An idea to drive autonomous research using LLMs

13 Mar, 2025

I think I have a nice idea to enable LLM's drive autonomous research. I'm aware that these things are already thought of, people are working on this and I might not bring something new to the table. Nevertheless, I thought it would be useful to start a discussion anyway. I do think I have at least one unique thing to bring so please read on.

Background: I think LLM's have the unique ability to capture patterns amongst huge data. Think about it: ChatGPT 4.0 knows about random stuff like physics, mathematics and biology. What if there are unnoticed patterns amongst this knowledge base that can help drive research forward? That will be the truest test of LLM's value.

I tried using DeepResearch from ChatGPT recently and I noticed that it forgets the initial context and just blurts a huge report based only on one or two sentences that has the instruction in the original prompt. I think its a fundamental limitation of what context means. I'm aware that "Attention" knows what data to hold and what to forget. But why not do it at a higher level? Why limit attention to "tokens"?

Theory: I think knowledge can be abstracted, and I know this is not a new concept.

I don't need to know how linux works internally, nor how individual packets travel in light waves from computer to computer. But I can still create a nice application based on higher level concepts.

Let's think for a moment on how we can enable LLM's to drive autonomous research. Do we just have a while loop and let the model contemplate indefinitely? Ok that can work, why not give it some tools like web search, Python? Ok now we are going somewhere.

But wait, there's a fundamental resource constraint here. I believe that is the context window. To drive autonomous research the LLM must hold as much contextual information possible to realise deep patterns that emerge through its thinking but it can only do it till the context window fills up. Sure, we can delegate some information to a database like a vector db, it can help but how far? A vector db still falls short because it can not help the LLM gain deep understanding between the embeddings, if that makes sense.

Lets name the main LLM that is driving the research as the orchestrator LLM because it orchestrates tools.

Lets go a bit higher level, as the orchestrator LLM is learning (by scourging through data online, using tools or just contemplating) it can store important abstracted concepts as plain text. It stores chunks of this text so that it can be used as context or a prompt to child models.
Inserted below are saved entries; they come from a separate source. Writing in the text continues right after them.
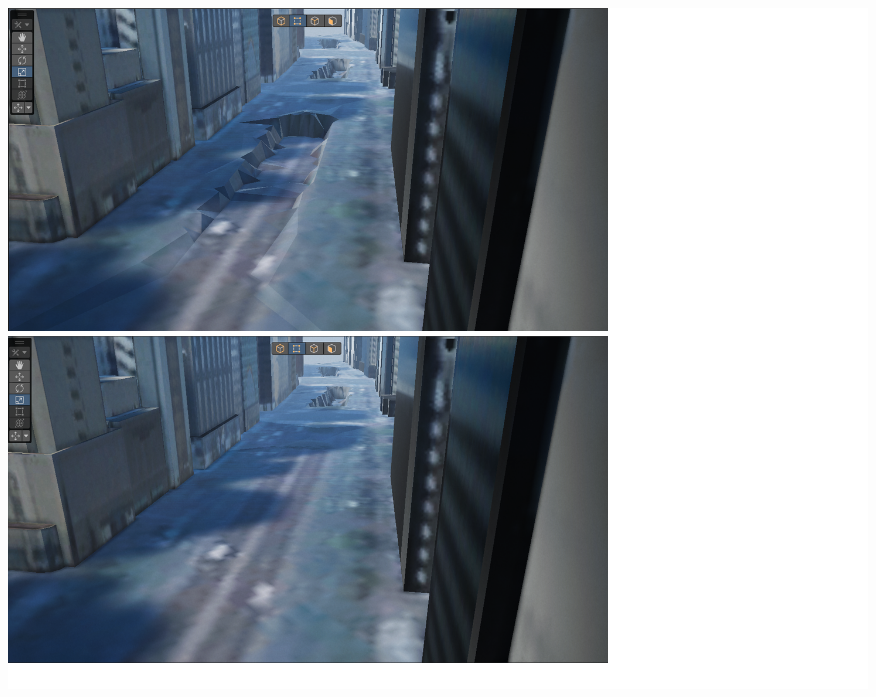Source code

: <img width="600" alt="simulation_sample_road_cleanup1" src="./Documentation~/Images/simulation_sample_road_cleanup1.png"><br>
<img width="600" alt="simulation_sample_road_cleanup2" src="./Documentation~/Images/simulation_sample_road_cleanup2.png"><br>
<br>
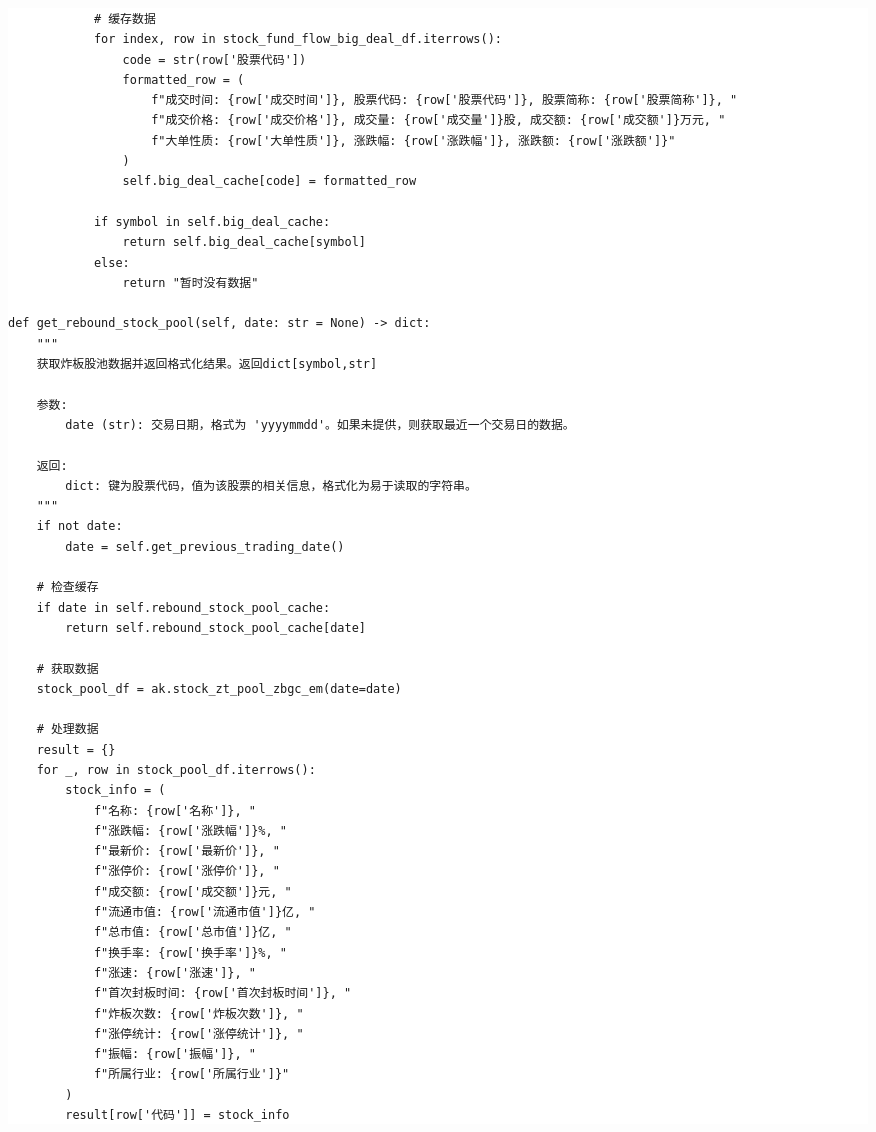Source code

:                 # 缓存数据
                for index, row in stock_fund_flow_big_deal_df.iterrows():
                    code = str(row['股票代码'])
                    formatted_row = (
                        f"成交时间: {row['成交时间']}, 股票代码: {row['股票代码']}, 股票简称: {row['股票简称']}, "
                        f"成交价格: {row['成交价格']}, 成交量: {row['成交量']}股, 成交额: {row['成交额']}万元, "
                        f"大单性质: {row['大单性质']}, 涨跌幅: {row['涨跌幅']}, 涨跌额: {row['涨跌额']}"
                    )
                    self.big_deal_cache[code] = formatted_row

                if symbol in self.big_deal_cache:
                    return self.big_deal_cache[symbol]
                else:
                    return "暂时没有数据"

    def get_rebound_stock_pool(self, date: str = None) -> dict:
        """
        获取炸板股池数据并返回格式化结果。返回dict[symbol,str]
        
        参数:
            date (str): 交易日期，格式为 'yyyymmdd'。如果未提供，则获取最近一个交易日的数据。
        
        返回:
            dict: 键为股票代码，值为该股票的相关信息，格式化为易于读取的字符串。
        """
        if not date:
            date = self.get_previous_trading_date()
        
        # 检查缓存
        if date in self.rebound_stock_pool_cache:
            return self.rebound_stock_pool_cache[date]

        # 获取数据
        stock_pool_df = ak.stock_zt_pool_zbgc_em(date=date)

        # 处理数据
        result = {}
        for _, row in stock_pool_df.iterrows():
            stock_info = (
                f"名称: {row['名称']}, "
                f"涨跌幅: {row['涨跌幅']}%, "
                f"最新价: {row['最新价']}, "
                f"涨停价: {row['涨停价']}, "
                f"成交额: {row['成交额']}元, "
                f"流通市值: {row['流通市值']}亿, "
                f"总市值: {row['总市值']}亿, "
                f"换手率: {row['换手率']}%, "
                f"涨速: {row['涨速']}, "
                f"首次封板时间: {row['首次封板时间']}, "
                f"炸板次数: {row['炸板次数']}, "
                f"涨停统计: {row['涨停统计']}, "
                f"振幅: {row['振幅']}, "
                f"所属行业: {row['所属行业']}"
            )
            result[row['代码']] = stock_info
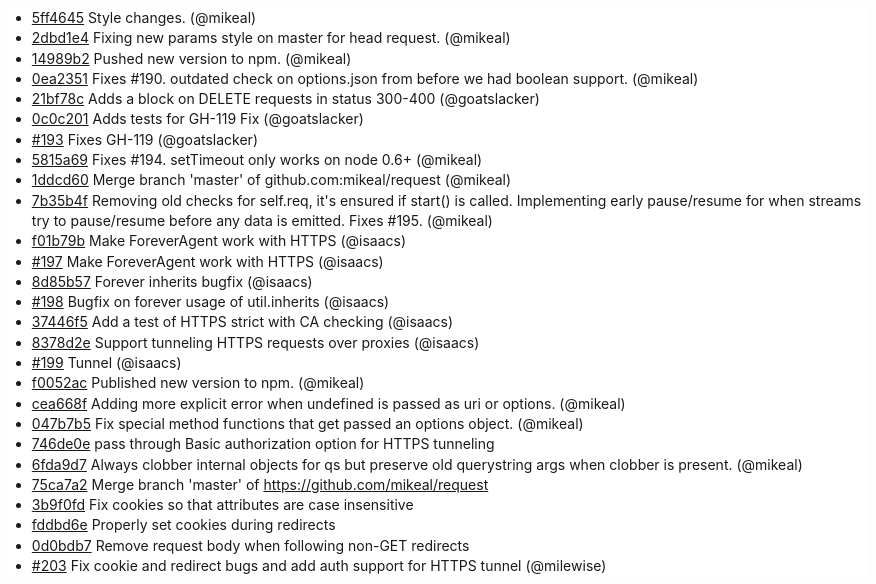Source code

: - [5ff4645](https://github.com/mikeal/request/commit/5ff46453e713da1ae66a0d510eda4919e4080abe) Style changes. (@mikeal)
- [2dbd1e4](https://github.com/mikeal/request/commit/2dbd1e4350c2941b795b0e5ee7c0a00cd04cce09) Fixing new params style on master for head request. (@mikeal)
- [14989b2](https://github.com/mikeal/request/commit/14989b2dfc6830dbdad5364930fba1d2995aba06) Pushed new version to npm. (@mikeal)
- [0ea2351](https://github.com/mikeal/request/commit/0ea2351ef017ada9b8472f8d73086715ebe30c6a) Fixes #190. outdated check on options.json from before we had boolean support. (@mikeal)
- [21bf78c](https://github.com/mikeal/request/commit/21bf78c264316f75f4e6c571461521cda6ccf088) Adds a block on DELETE requests in status 300-400 (@goatslacker)
- [0c0c201](https://github.com/mikeal/request/commit/0c0c20139b28b21a860f72b8ce0124046fae421d) Adds tests for GH-119 Fix (@goatslacker)
- [#193](https://github.com/mikeal/request/pull/193) Fixes GH-119 (@goatslacker)
- [5815a69](https://github.com/mikeal/request/commit/5815a697347f20658dc2bdfd0d06e41d0aa0dac4) Fixes #194. setTimeout only works on node 0.6+ (@mikeal)
- [1ddcd60](https://github.com/mikeal/request/commit/1ddcd605bc8936c5b3534e1cf9aa1b29fa2b060b) Merge branch 'master' of github.com:mikeal/request (@mikeal)
- [7b35b4f](https://github.com/mikeal/request/commit/7b35b4ff63bbdf133f0f600a88a87b5723d29bdf) Removing old checks for self.req, it's ensured if start() is called. Implementing early pause/resume for when streams try to pause/resume before any data is emitted. Fixes #195. (@mikeal)
- [f01b79b](https://github.com/mikeal/request/commit/f01b79bb651f64065bac8877739223527f5b5592) Make ForeverAgent work with HTTPS (@isaacs)
- [#197](https://github.com/mikeal/request/pull/197) Make ForeverAgent work with HTTPS (@isaacs)
- [8d85b57](https://github.com/mikeal/request/commit/8d85b57ebb81c9d2d0a6b94aed41bf2ab0e3ad09) Forever inherits bugfix (@isaacs)
- [#198](https://github.com/mikeal/request/pull/198) Bugfix on forever usage of util.inherits (@isaacs)
- [37446f5](https://github.com/mikeal/request/commit/37446f54bb21cf9c83ffa81d354d799ae7ecf9ed) Add a test of HTTPS strict with CA checking (@isaacs)
- [8378d2e](https://github.com/mikeal/request/commit/8378d2ef9b8121a9851d21b3f6ec8304bde61c9d) Support tunneling HTTPS requests over proxies (@isaacs)
- [#199](https://github.com/mikeal/request/pull/199) Tunnel (@isaacs)
- [f0052ac](https://github.com/mikeal/request/commit/f0052ac5e6ca9f3f4aa49f6cda6ba15eb5d8b8e6) Published new version to npm. (@mikeal)
- [cea668f](https://github.com/mikeal/request/commit/cea668f6f7d444831313ccc0e0d301d25f2bd421) Adding more explicit error when undefined is passed as uri or options. (@mikeal)
- [047b7b5](https://github.com/mikeal/request/commit/047b7b52f3b11f4c44a02aeb1c3583940ddb59c7) Fix special method functions that get passed an options object. (@mikeal)
- [746de0e](https://github.com/mikeal/request/commit/746de0ef2f564534b29eeb8f296a59bd2c3086a7) pass through Basic authorization option for HTTPS tunneling
- [6fda9d7](https://github.com/mikeal/request/commit/6fda9d7d75e24cc1302995e41e26a91e03fdfc9a) Always clobber internal objects for qs but preserve old querystring args when clobber is present. (@mikeal)
- [75ca7a2](https://github.com/mikeal/request/commit/75ca7a25bc9c6102e87f3660a25835c7fcd70edb) Merge branch 'master' of https://github.com/mikeal/request
- [3b9f0fd](https://github.com/mikeal/request/commit/3b9f0fd3da4ae74de9ec76e7c66c57a7f8641df2) Fix cookies so that attributes are case insensitive
- [fddbd6e](https://github.com/mikeal/request/commit/fddbd6ee7d531bc4a82f629633b9d1637cb039e8) Properly set cookies during redirects
- [0d0bdb7](https://github.com/mikeal/request/commit/0d0bdb793f908492d4086fae8744f1e33e68d8c6) Remove request body when following non-GET redirects
- [#203](https://github.com/mikeal/request/pull/203) Fix cookie and redirect bugs and add auth support for HTTPS tunnel (@milewise)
To give an example, the LLM has spat out say one book worth of insights by searching through the web, it then judicially transforms this learning into some text. Crucially, this "knowledge" is an abstract concept, the orchestrator LLM must only know of this concept's existence, its internal mechanism can exist in a database and when required the orchestrator LLM can gain some understanding of this concept by feeding this as a prompt to another LLM so as to not waste its own context.

We have at least gone one step ahead, instead of storing concepts in a vector db, we instead store it as context for child LLM's. Its crucial to understand the advantage here: a deep understanding only comes from feeding it as context to an LLM, this kind of understanding is clearly more nuanced and captures insights better. The main orchestrator LLM now contains a list of concepts [concept1, concept2...] in its context and dives deeper into each concept only when required.

The chunking of knowledge in terms of concepts is interesting to me: you are again limited by chunk size because it can be a maximum of an LLM model's context window. Also: what do we lose be creating a boundary in this sense? I think we lose deep understanding across these chunks which might be necessary. In an ideal case you would not have to chunk at all and have everything in context.

I think this much is commonly known though not implemented at least as far as I know.

Here is my novel concept, I mentioned earlier that we are limited by chunk size to be the context window of an LLM. When deep understanding of a concept is required and chunking may lose crucial insights shall we instead fine tune a new small model? This will enable storing bigger concepts that can not be chunked. You might think this is excessive but it can be done within an hour or two on small models. Sure, the model you fine tune loses some generalised data to store your new information but I think this tradeoff can be worth it. We can now break down our chunks in a better way, retaining bigger sizes but with the tradeoff of using more time and energy. Having bigger chunks of knowledge allows for deeper understanding within each chunk.

I also want to touch on a very crucial parameter that is exactly what to store in the main orchestrator's context window. We must be very judicious in using this precious space as during each contemplation iteration it should know about the progress and high level concepts. The degree to which it can make true progress is limited by its context.

To summarise: my main theory is that we can get value out of abstracting concepts, just keep the existence of a concept and delegate deep understanding of it to another entity which can either be a context to another LLM or a fine tuned LLM itself.

With this approach we can send many LLM's on their own path and leave them unattended for a few months and maybe something clicks?

Some more things to refine this concept: can a child fine tuned LLM create a more children recursively when it makes sense to do it?

I'm aware this sounds like an eccentric blob of text and I would love some feedback anyway. Is this something obvious that people are already working on? Or is there an obvious limitation that makes such an idea infeasible?